§ **Consigne 1**
Pour chacune des affirmations (a), (b) et (c), indiquez par oui ou par non si elle concorde avec l'extrait sur Raphaël Zarka, puis citez mot pour mot les termes du texte qui tranchent la question.
(a) Raphaël Zarka a étudié les arts plastiques à Nîmes.
(b) Raphaël Zarka a commencé sa série de photographies d'objets en 1997.
(c) Le rhombicuboctaèdre photographié par l'artiste compte vingt faces.

═════ Extrait retenu ═════

Toute l'œuvre de Raphaël Zarka étire ainsi la définition de la sculpture, tire sur ses contours, les rend élastiques en combinant allègrement sport et géométrie, lois de la mécanique et histoire culturelle tout en cultivant un sens déroutant du mystère et de l'enquête.

 

La planche à roulettes, Raphaël Zarka (né en 1977) l'a pratiquée assidûment dans son adolescence. Mais il reconnaît qu'il s'en est trouvé bien embarrassé une fois étudiant en arts plastiques, à Nîmes : « Alors que beaucoup d'artistes à l'époque faisaient œuvre avec la culture du skate, c'est comme si, moi, je n'assumais pas et je me demandais si je n'avais pas perdu ma jeunesse avec ça. » À la fin des années 1990, le skate et les skaters, cette appréhension cool de la rue et de l'espace public, la palette et les motifs pop des planches déboulent sur les cimaises et le grand écran, où Kids, le film de Larry Clark, devient culte. Mais cette veine iconographique ne correspond pas à Zarka, venu à l'art par goût du dessin et à la géométrie presque par nécessité. Il avoue en effet sans ambages : « Je ne sais pas dessiner. La géométrie s'est donc imposée. C'est plus facile pour moi. Il n'y a pas d'habileté particulière à avoir, ni d'affects à transmettre. » Cependant, il aime surtout la géométrie et ses formes « quand elles prennent une dimension physique. Un peu comme chez Carl Andre quand tu peux marcher dessus ou même chez Richard Serra, quand il lance du plomb chauffé dans les angles des murs ». Alors que faire de cette double aspiration pour la géométrie et pour le skate ? Ça prendra du temps à se décanter dans l'esprit du jeune artiste, pour l'heure encore perplexe.

 

Je ne sais pas dessiner. La géométrie s'est donc imposée. C'est plus facile pour moi. Il n'y a pas d'habileté particulière à avoir, ni d'affects à transmettre. 

Raphaël Zarka

 

En 2001, il se lance dans une série de photographies d'objets, de constructions, d'architectures, inachevés ou ne servant plus à rien, qu'il trouve dans la nature par hasard. Les Formes du repos incluent un monorail, des segments de canalisation, des skateparks abandonnés, des pans d'escaliers en colimaçons, une dalle en béton, qui deviennent des « sculptures involontaires », des formes géométriques au repos, en attente d'une affectation, d'une raison d'être et un répertoire de formes plus ou moins alambiquées, mystérieuses, obscures et cryptées. L'une notamment, photographiée à Sète, sur une plage, intrigue l'artiste. C'est celle d'un rhombicuboctaèdre, un polyèdre semi-régulier à vingt-six faces. L'artiste la garde en tête et y reviendra plus tard.

═════ Liste disponible ═════

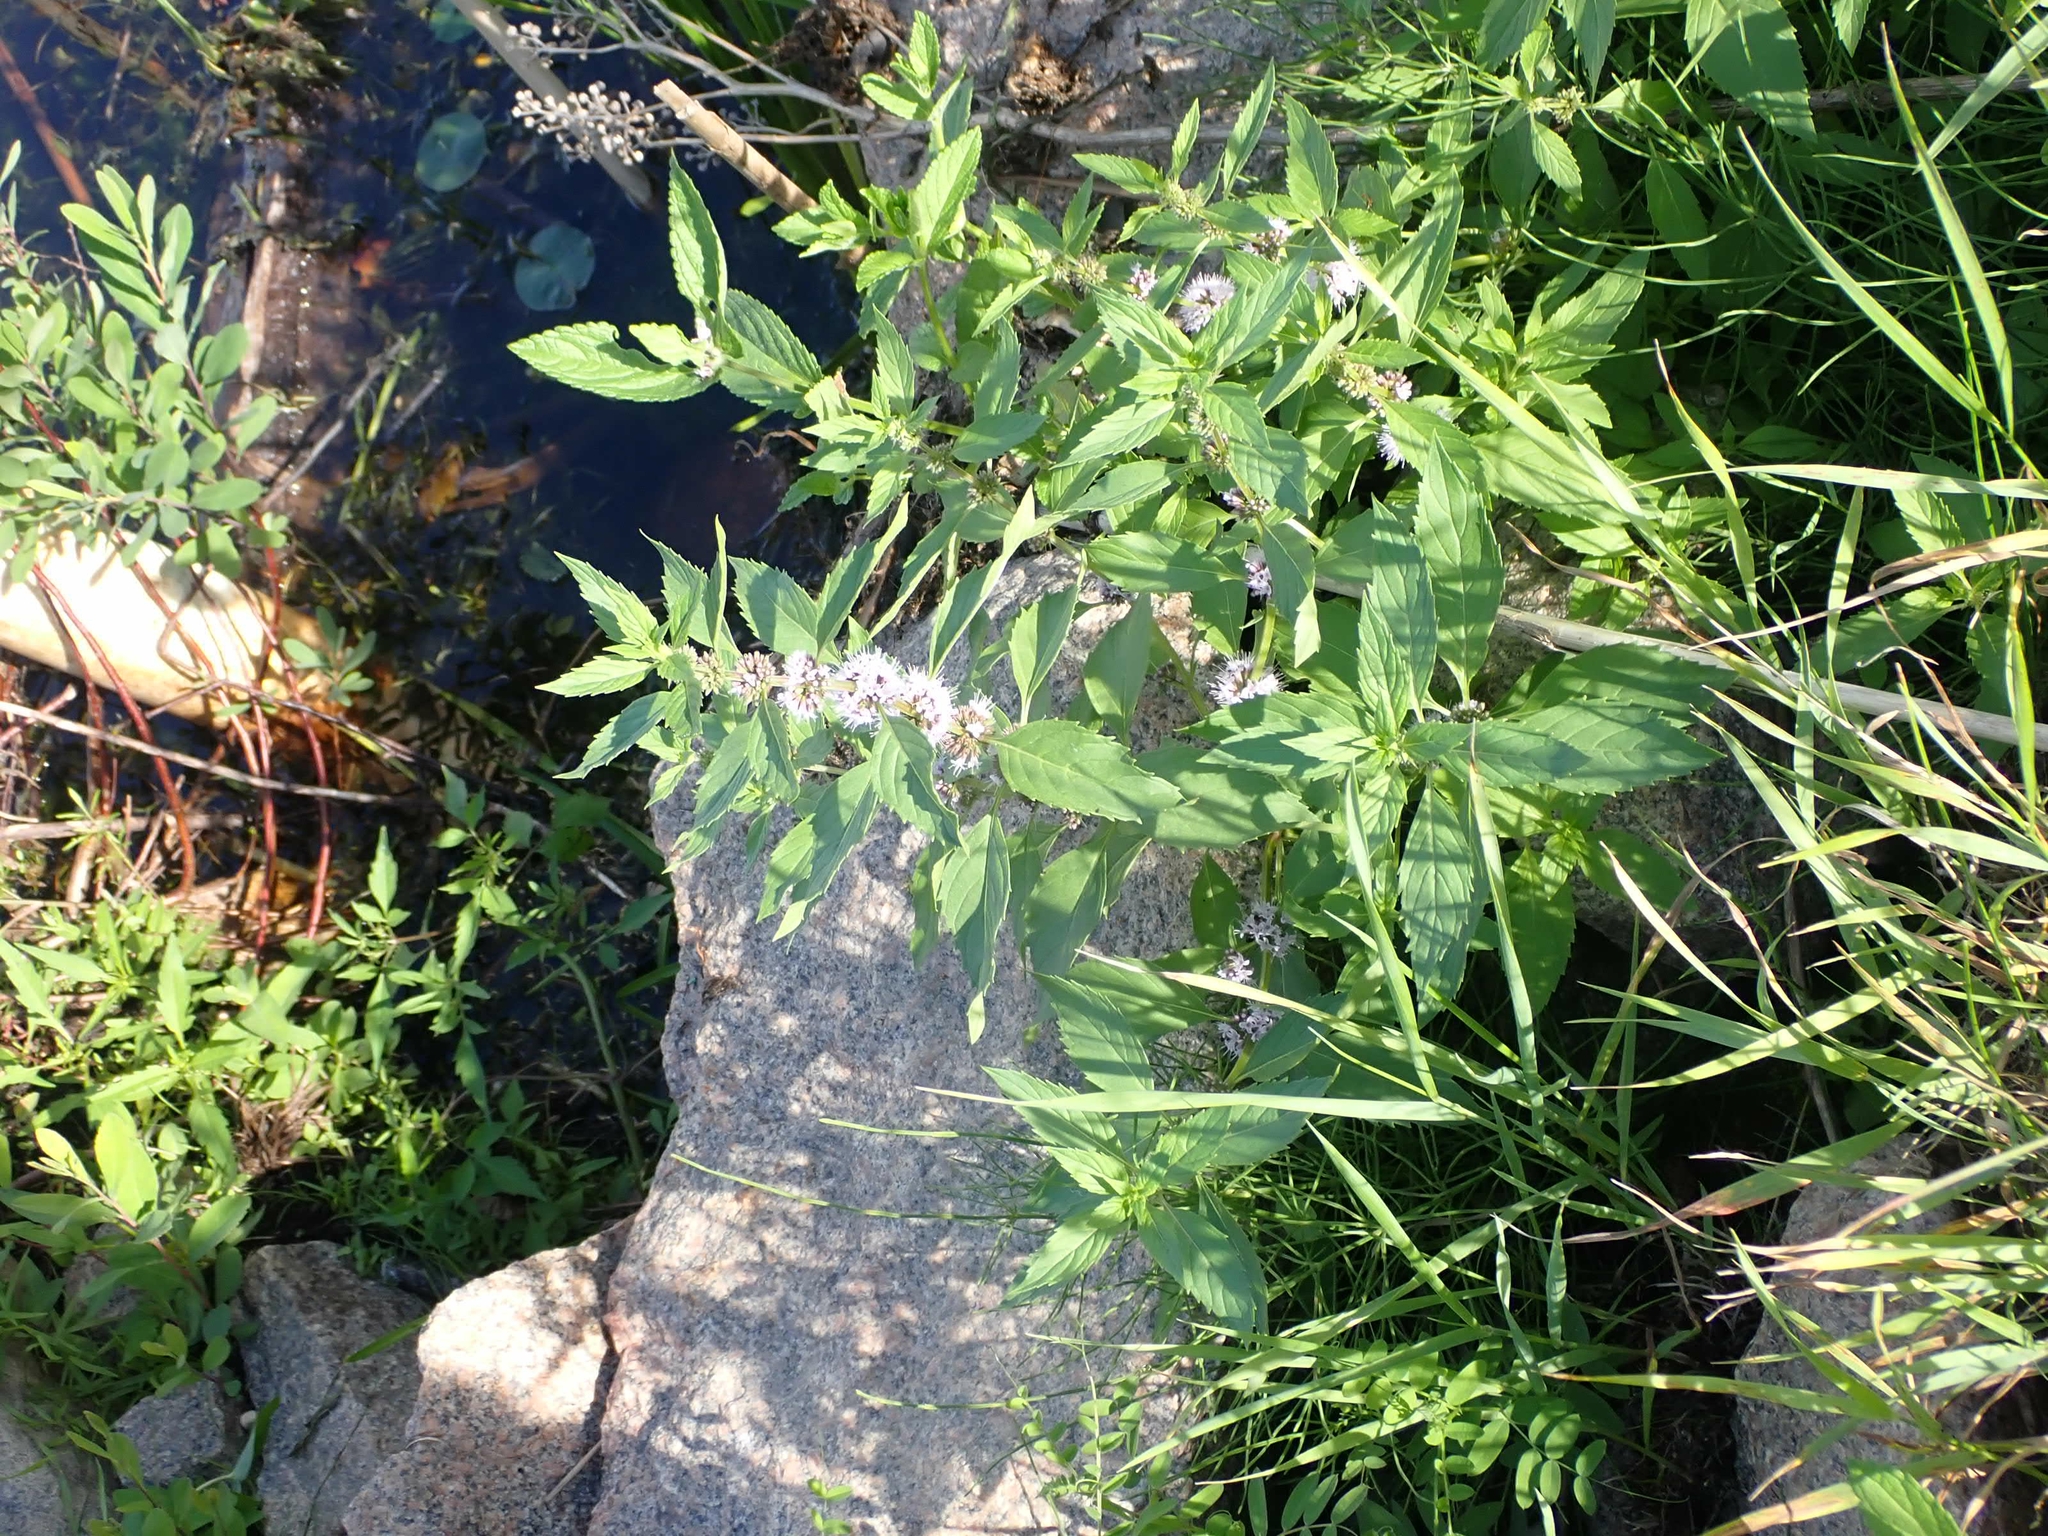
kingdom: Plantae
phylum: Tracheophyta
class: Magnoliopsida
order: Lamiales
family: Lamiaceae
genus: Mentha
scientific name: Mentha canadensis
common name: American corn mint
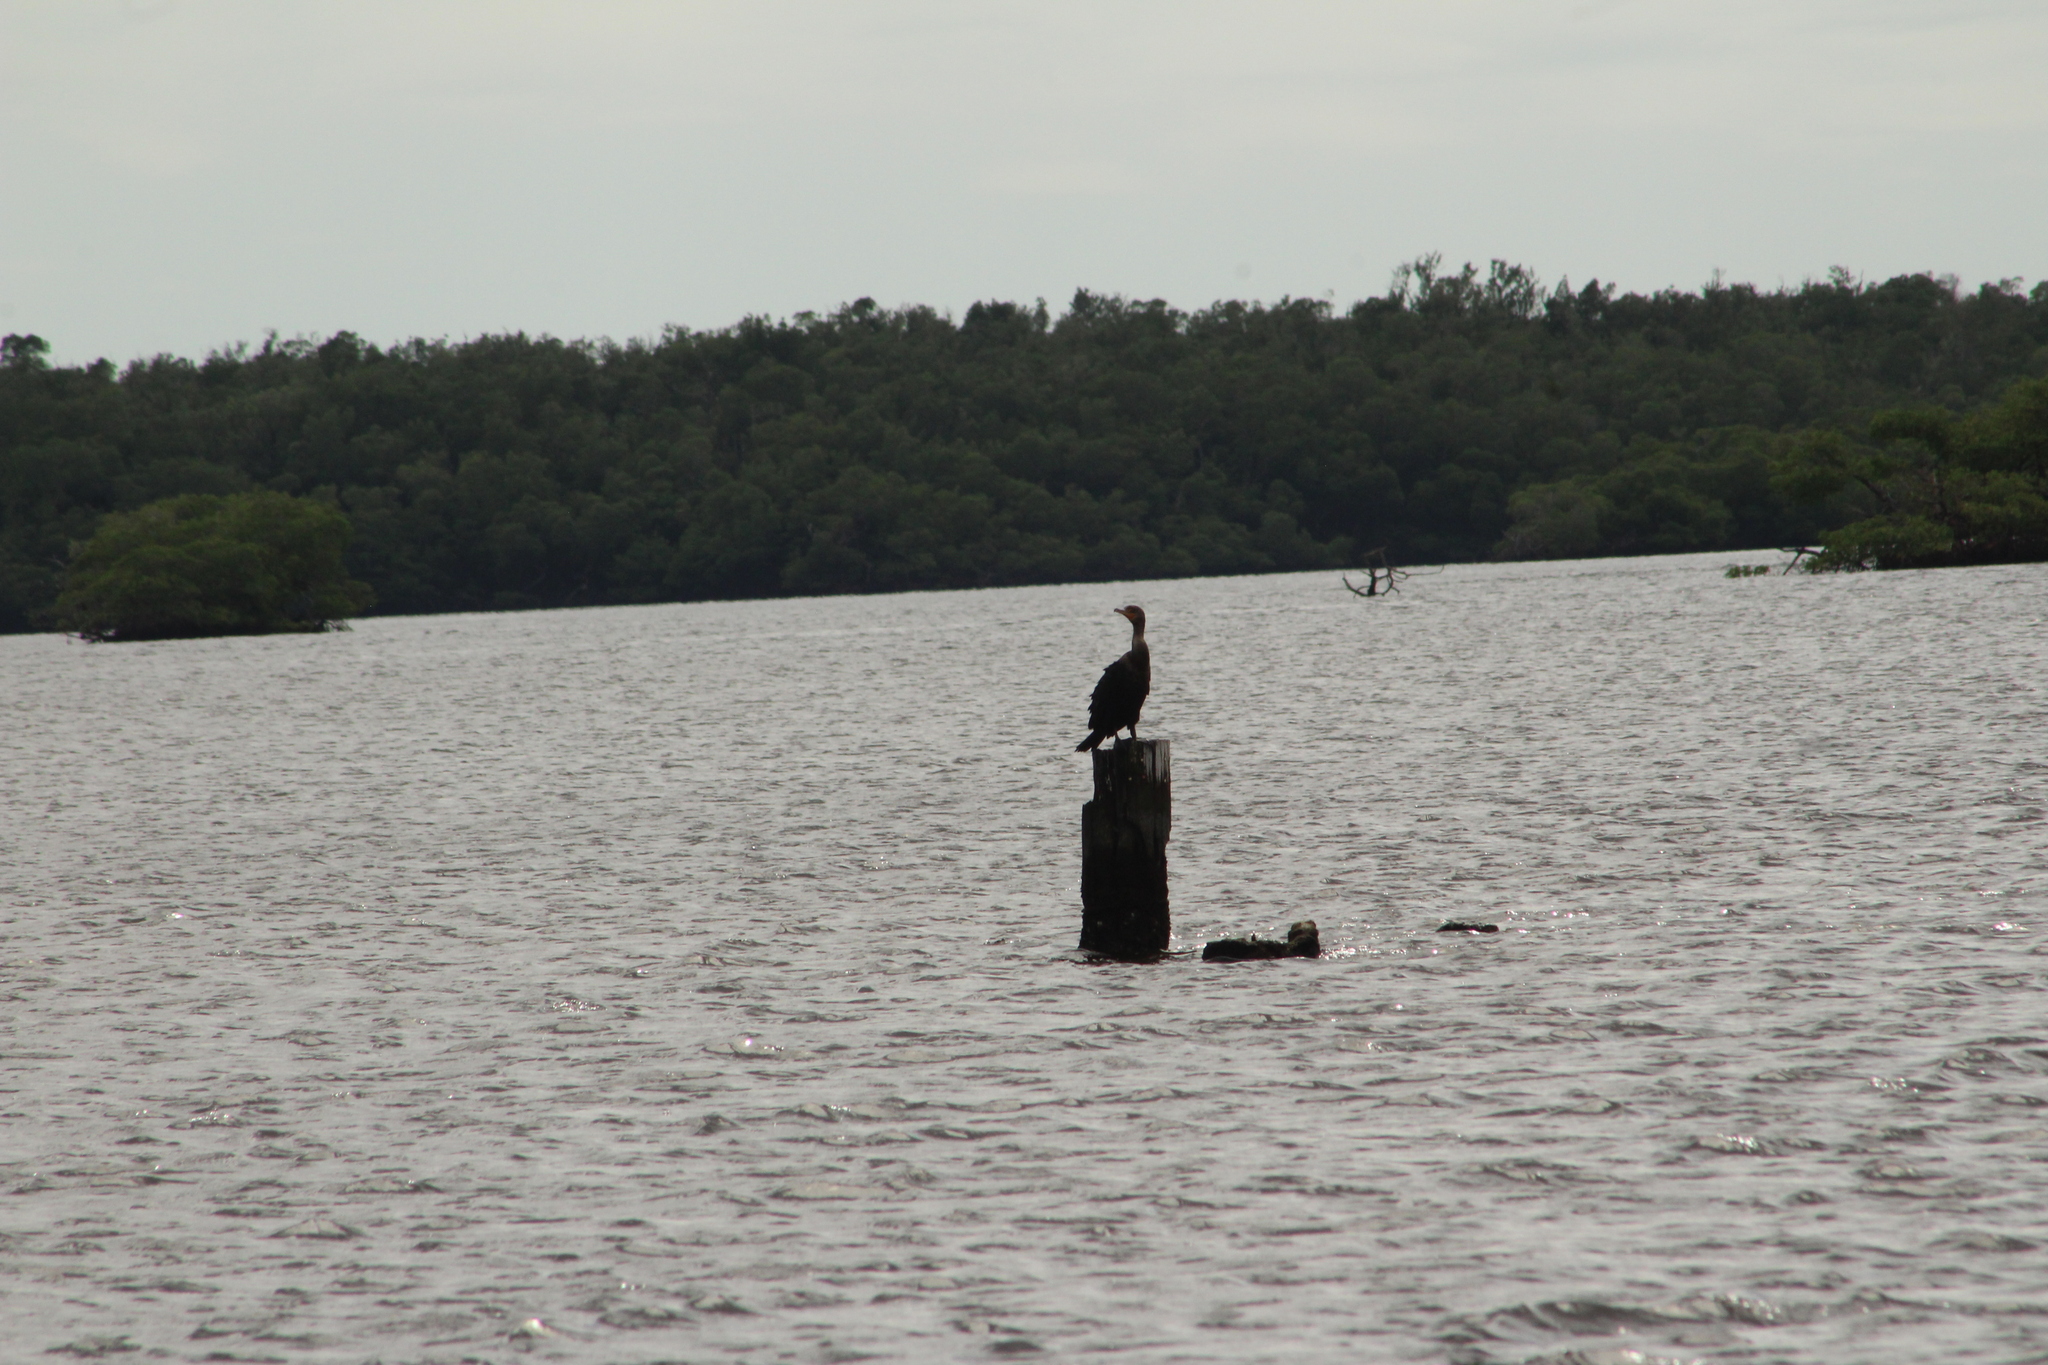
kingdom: Animalia
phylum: Chordata
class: Aves
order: Suliformes
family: Phalacrocoracidae
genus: Phalacrocorax
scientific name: Phalacrocorax auritus
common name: Double-crested cormorant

═════

§ **Consigne 2**
Donnez sous forme de liste JSON de chaînes, à raison d'une chaîne par ligne et sans les lignes vides, tout ce qui va de la ligne de la liste contenant « class: Aves » jusqu'à la fin de cette liste, bornes incluses.

§ **Réponse complète 1**
(a) Oui : « une fois étudiant en arts plastiques, à Nîmes »
(b) Non : « En 2001, il se lance dans une série de photographies d'objets »
(c) Non : « un polyèdre semi-régulier à vingt-six faces »

§ **Réponse complète 2**
[
  "class: Aves",
  "order: Suliformes",
  "family: Phalacrocoracidae",
  "genus: Phalacrocorax",
  "scientific name: Phalacrocorax auritus",
  "common name: Double-crested cormorant"
]